Tarefas e exercícios →
**a.** Transcreva do texto sobre Sócrates, Platão e Aristóteles o trecho que começa nas palavras "E quanto a Aristóteles?" e termina logo após "português Fernando Pessoa.".
**b.** Responda com base no texto sobre Sócrates, Platão e Aristóteles:
(i) Qual era o nome do tirano de Siracusa apoiado por Platão?
(ii) Para onde Aristóteles foi ao deixar Atenas?
(iii) Segundo o texto, quem chamou Padre Antônio Vieira de imperador da língua portuguesa?
**c.** Retome o texto sobre Sócrates, Platão e Aristóteles logo após a última frase apresentada e dê continuidade a ele.

Trecho da página →
Bem, todos nós hoje sabemos quem é Rui Barbosa e temos uma clara noção da sua grandeza.

Se deixarmos as memórias de Rubem Braga de lado e voltarmos um cadinho no tempo – na verdade um tantão – e irmos diretamente para a Grécia Antiga, veremos que, por exemplo, Sócrates não teve assim um fim que cause inveja a ninguém.

Lembremos que os atenienses, instigados por Mileto, condenaram-no a beber a Cicuta, a tirar a própria vida, porque ele aporrinhava a todos com suas socráticas ironias sem fim, porque ele [supostamente] corrompia a juventude com seus questionamentos inapropriados, porque demoliu os consensos hipócritas que imperavam na polis, porque [hipoteticamente] ameaçava as instituições da cidade-Estado, porque teria formado uma seita que ameaçava o culto dos deuses vigentes e toda aquela lengalenga que todos nós já estamos cansados de saber, mesmo que não tenhamos aprendido nada com isso.

Pois é. Sócrates morreu e seus sicários, e muitos incautos da sua época, se rejubilaram com seu fim.

E o que dizer de Platão que apoiou um tirano de Siracusa, Dião era seu nome. Como todos nós sabemos o final de sua, como direi, aventura política, não deu muito certo não. Como dizem os guris, “deu ruim”. Mas sua obra ficou, porque ela era e é maior que seus tropeços e fracassos.

E quanto a Aristóteles? Bah! Quando Alexandre Magno, seu ex-aluno, foi para terra do pé junto, iniciou-se uma perseguição sinistra movida por um sentimento antimacedônico raivoso [ao estilo “ódio do bem”]. Por causa de sua ligação com o imperador Macedônico, Aristóteles teve que vazar de Atenas e foi para Cálcis, na ilha Eubeia, onde morreu, ostracizado. Isso mesmo! Ele foi cancelado. Exilou-se, dizendo que não iria permitir que os atenienses pecassem duas vezes contra a filosofia. Bastava o que haviam feito com Sócrates.

Saindo da Grécia, e vindo diretamente para a Terra de Vera Cruz, iremos dar de cara com um tal de Vieira. Padre Antônio Vieira, o imperador da língua portuguesa, segundo o poeta português Fernando Pessoa.

Bloco de dados →
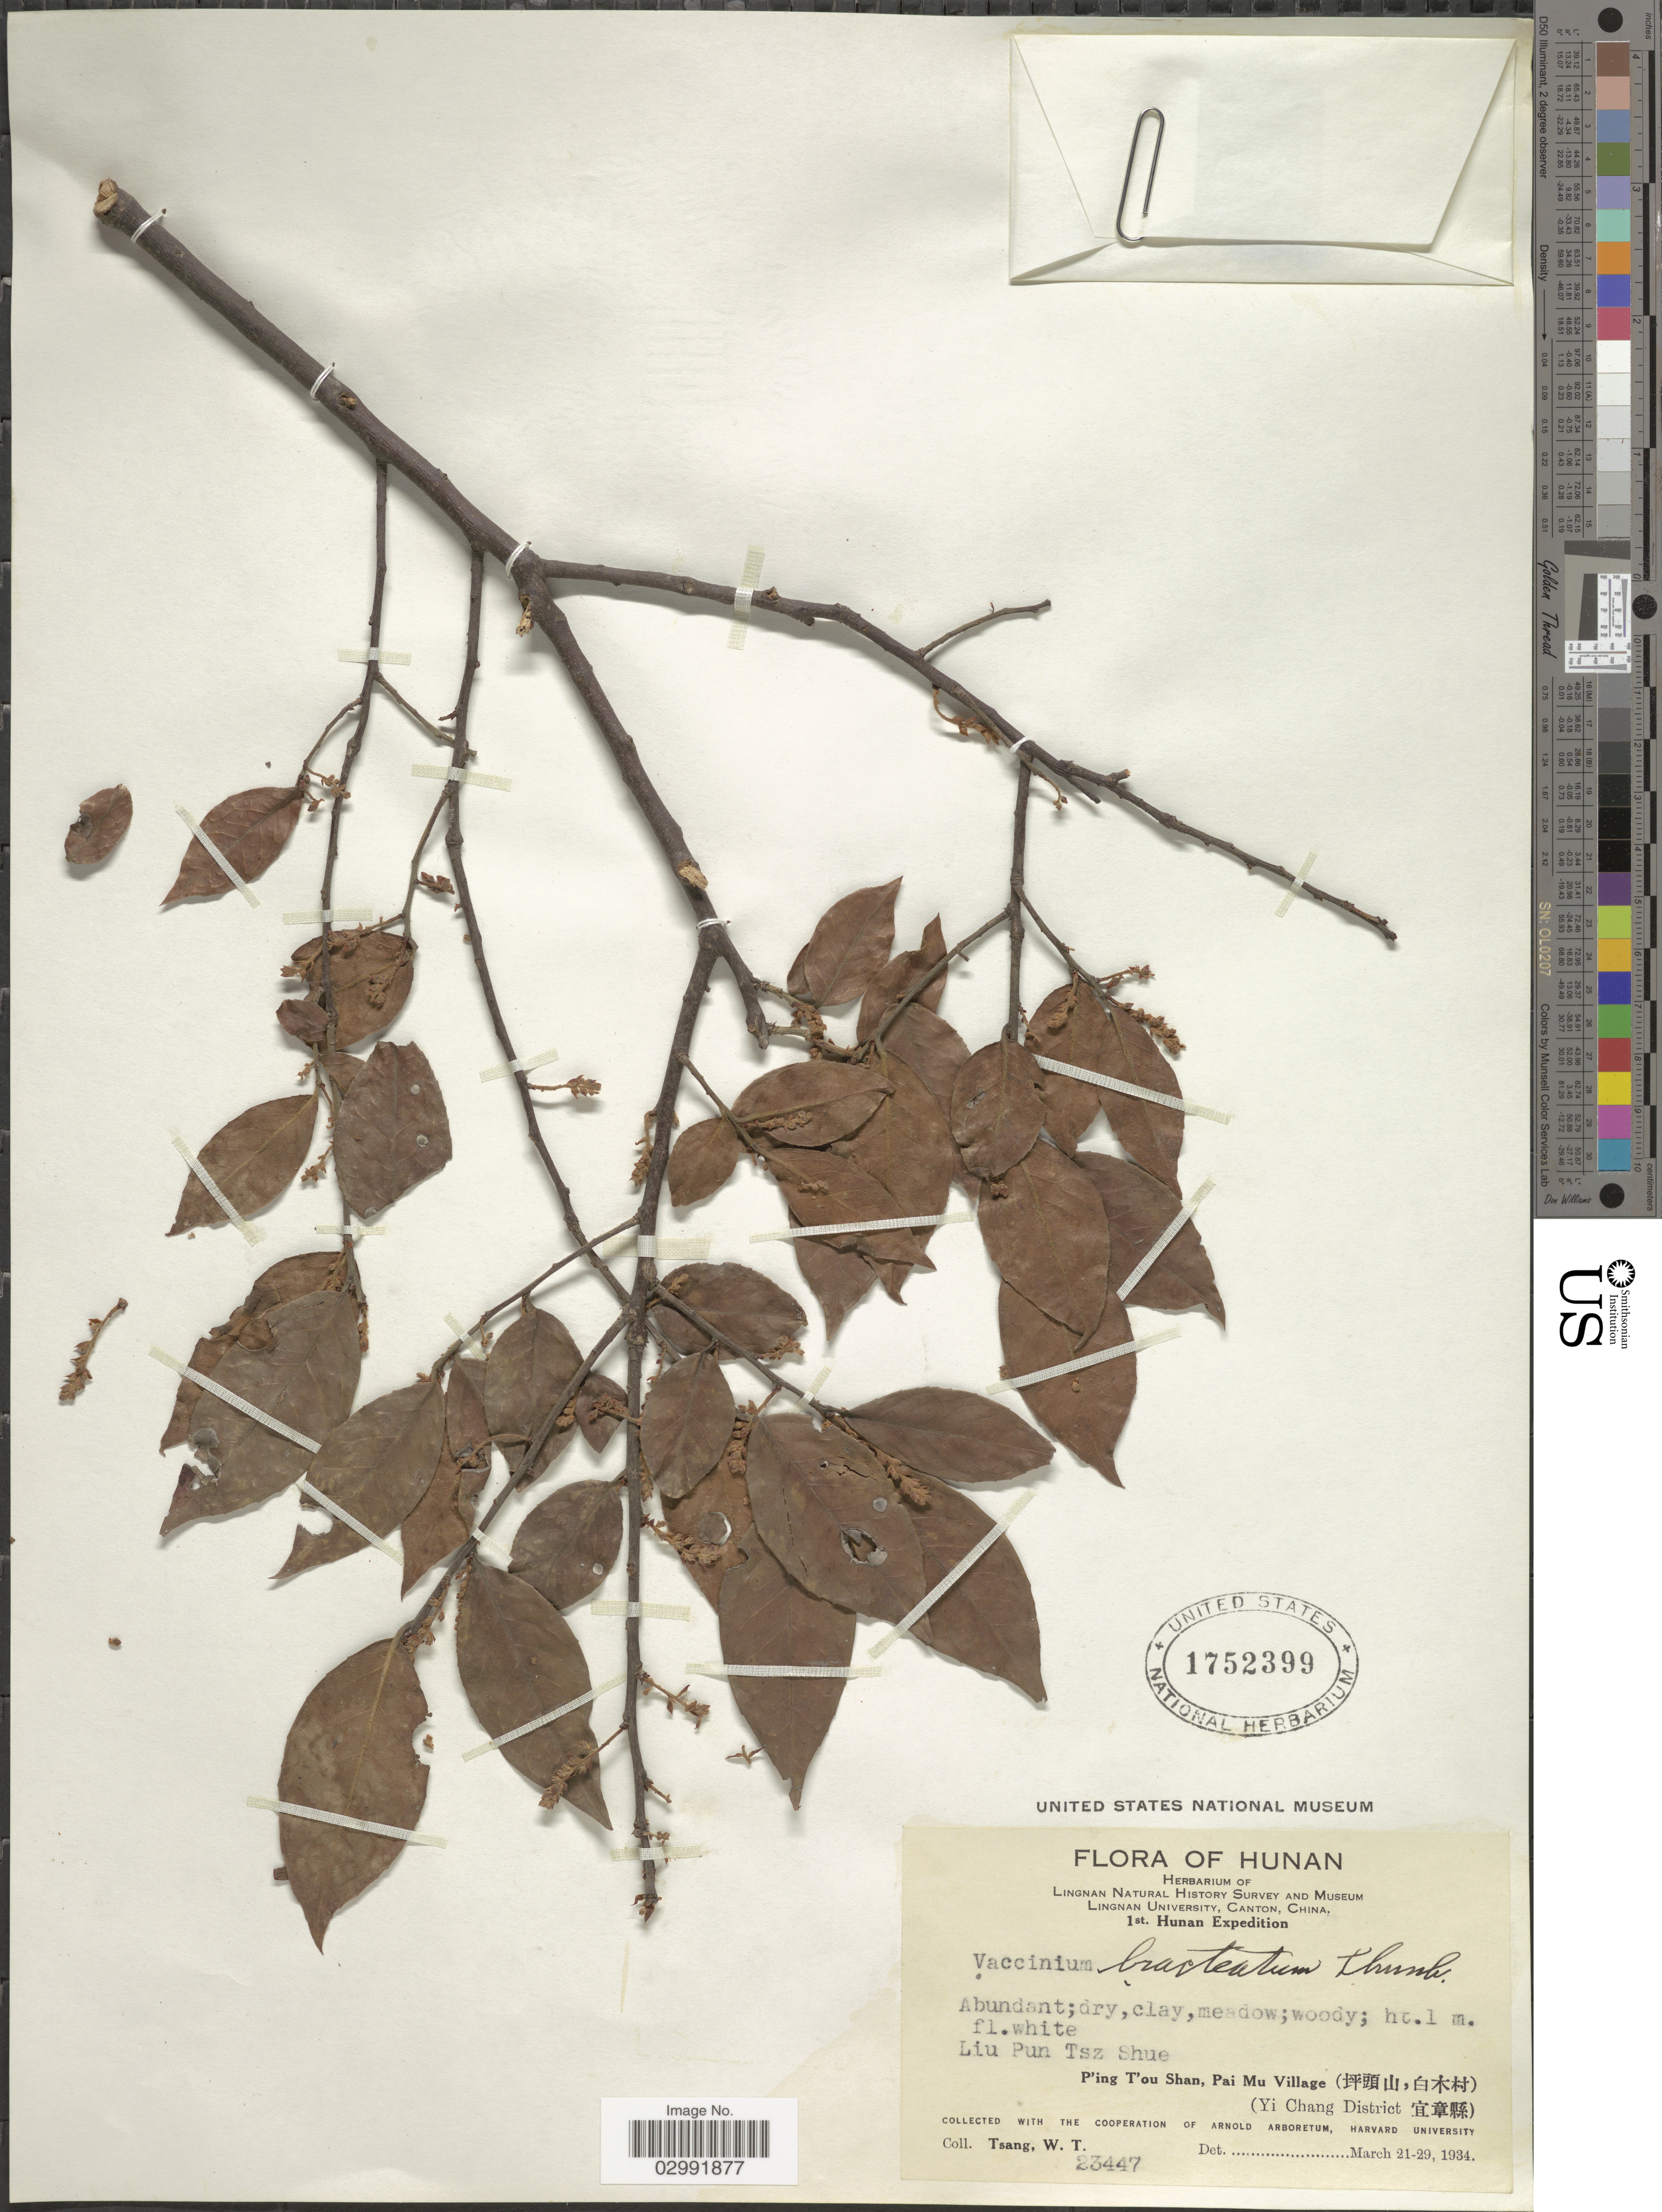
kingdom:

Respostas →
**a.**
E quanto a Aristóteles? Bah! Quando Alexandre Magno, seu ex-aluno, foi para terra do pé junto, iniciou-se uma perseguição sinistra movida por um sentimento antimacedônico raivoso [ao estilo “ódio do bem”]. Por causa de sua ligação com o imperador Macedônico, Aristóteles teve que vazar de Atenas e foi para Cálcis, na ilha Eubeia, onde morreu, ostracizado. Isso mesmo! Ele foi cancelado. Exilou-se, dizendo que não iria permitir que os atenienses pecassem duas vezes contra a filosofia. Bastava o que haviam feito com Sócrates.

Saindo da Grécia, e vindo diretamente para a Terra de Vera Cruz, iremos dar de cara com um tal de Vieira. Padre Antônio Vieira, o imperador da língua portuguesa, segundo o poeta português Fernando Pessoa.

**b.**
(i) Dião.
(ii) Para Cálcis, na ilha Eubeia.
(iii) O poeta português Fernando Pessoa.

**c.**
Bem, como todos já podemos imaginar, a vida do nosso patrício também não foi nem um pouco doce. Conspirações contra ele abundaram, acusações levianas não foram poucas; inclusive teve de responder a um processo junto ao Tribunal do Santo Ofício que, ao final, acabou sendo arquivado. Ele terminou seus dias na Bahia, doente, sem poder escrever de próprio punho. Próximo aos finalmente, perdeu a sua poderosa voz.

Se zarparmos, agora, da Bahia, e ficarmos ziguezagueando pelas turbulentas águas da história, iremos dar de cara com vários casos similares aos de Rui Barbosa, Sócrates, Platão, Aristóteles e do venerável Padre Vieira e, em todos, encontraremos uma nota, um ponto em comum, que é o peso da mendacidade do dia a dia que não mede esforços para calar e vilipendiar todo aquele que esforça-se para elevar sua cabeça acima dos plúmbeos ares que sufocam a mente e a alma humana.

Isso mesmo. Uma das coisas que marcam o dia a dia de todas as épocas, sem sombra de dúvida, é a mediocridade e, junto com ela, as picuinhas que brotam no coração humano e passam a despejar o seu pólen pútrido pelos quatro ventos. Porém, a força das picuinhas apenas se expressa na efemeridade do momento. Quando a efemeridade dos dias passa, elas, as insídias e futricas, fenecem e, com o tempo, desaparecem.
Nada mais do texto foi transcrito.